■ TASK TO COMPLETE ■
Each and every line below goes into your answer unchanged, but leave out the images.

■ MATERIAL FOR THE TASK ■
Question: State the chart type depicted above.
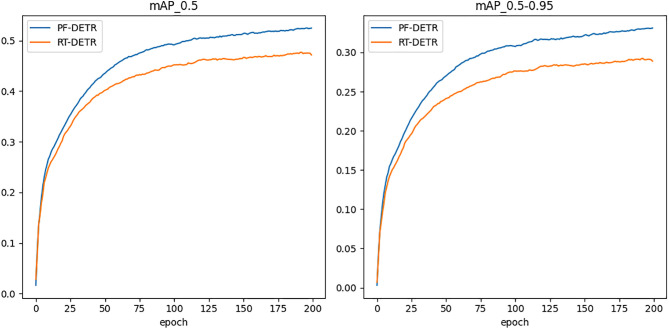
Answer: line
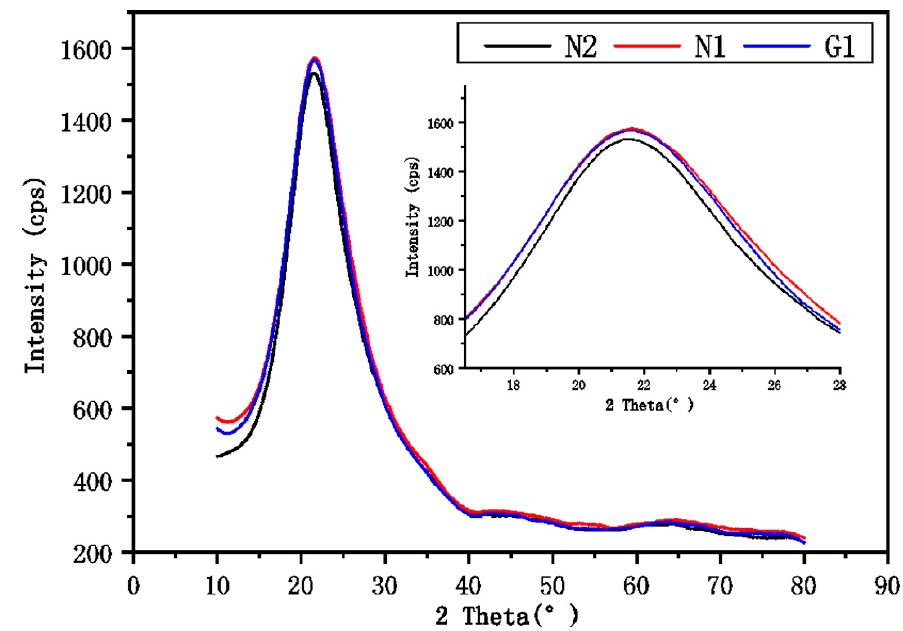
Figure 1. XRD patterns of the Inner Mongolia autonomous region and treated by acid (N1), Inner Mongolia autonomous region and used without acid treatment (N2), and Guangdong province treated by acid (G1) rice husk ash (RHA) samples.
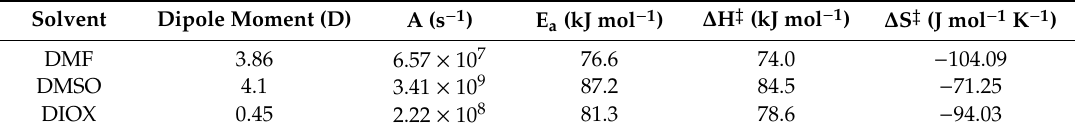
Table 7. AZO2 thermodynamic activation parameters.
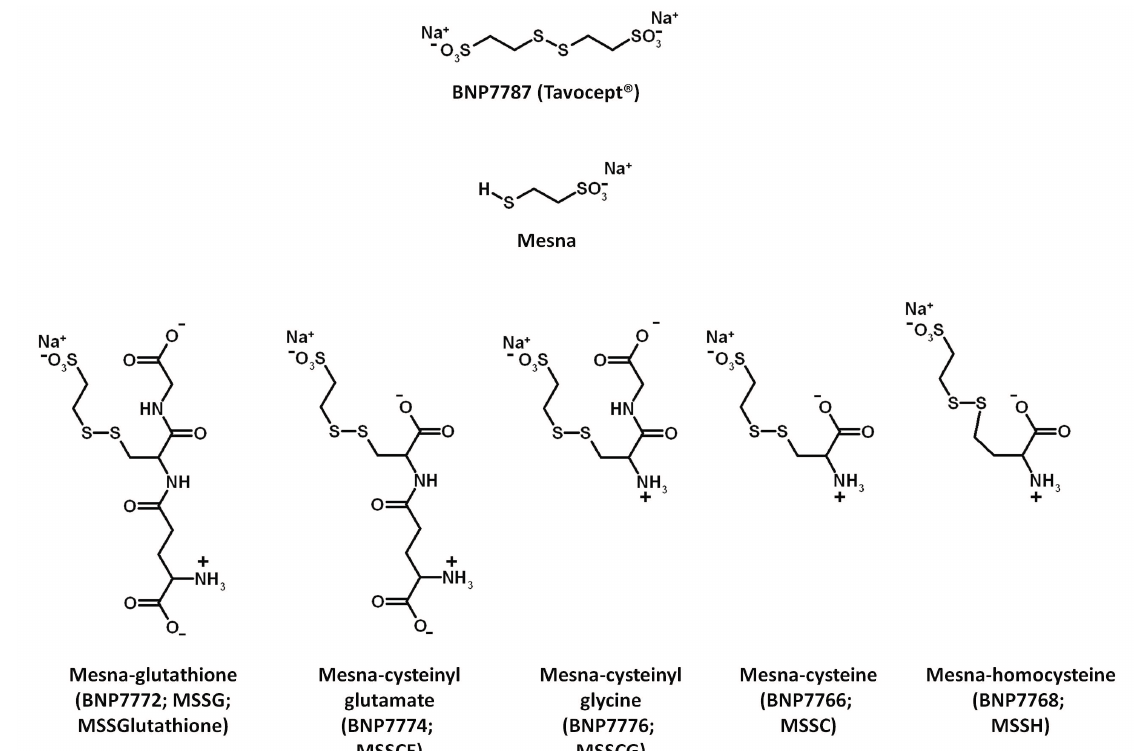
Figure 1. Structures of BNP7787, Mesna, and BNP7787-derived mesna-disulfide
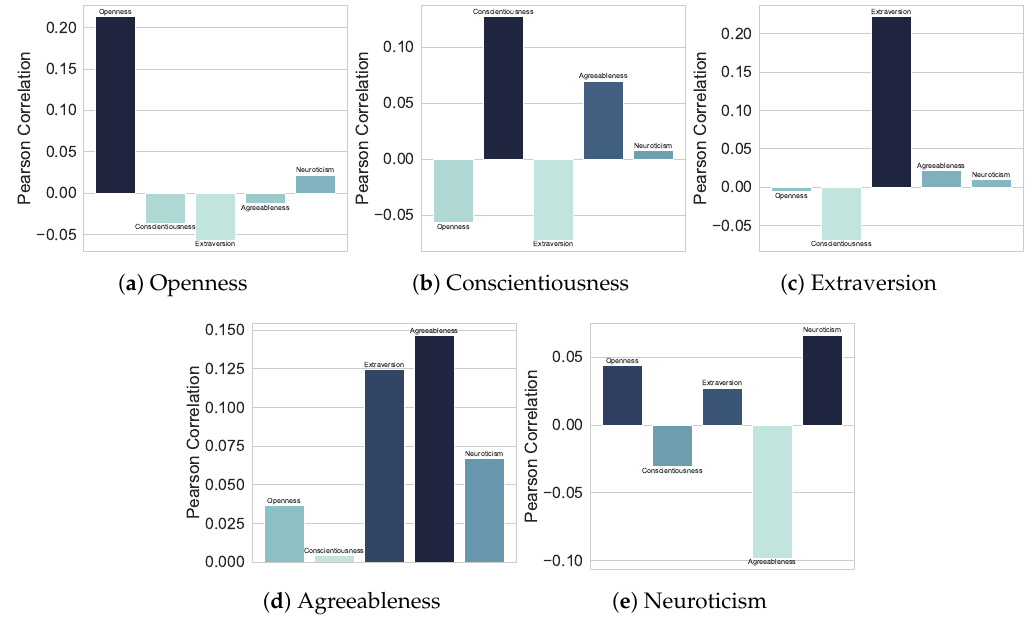
Figure 5. Pearson correlation coefficient between user questionnaire results (subfigures) and our model predictions on the user-chosen images (columns). Images predicted to be associated with certain personality trait are the most highly correlated with the corresponding questionnaire results.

■ RESPONSE ■
Question: State the chart type depicted above.
Answer: line
Figure 1. XRD patterns of the Inner Mongolia autonomous region and treated by acid (N1), Inner Mongolia autonomous region and used without acid treatment (N2), and Guangdong province treated by acid (G1) rice husk ash (RHA) samples.
Table 7. AZO2 thermodynamic activation parameters.
Figure 1. Structures of BNP7787, Mesna, and BNP7787-derived mesna-disulfide
Figure 5. Pearson correlation coefficient between user questionnaire results (subfigures) and our model predictions on the user-chosen images (columns). Images predicted to be associated with certain personality trait are the most highly correlated with the corresponding questionnaire results.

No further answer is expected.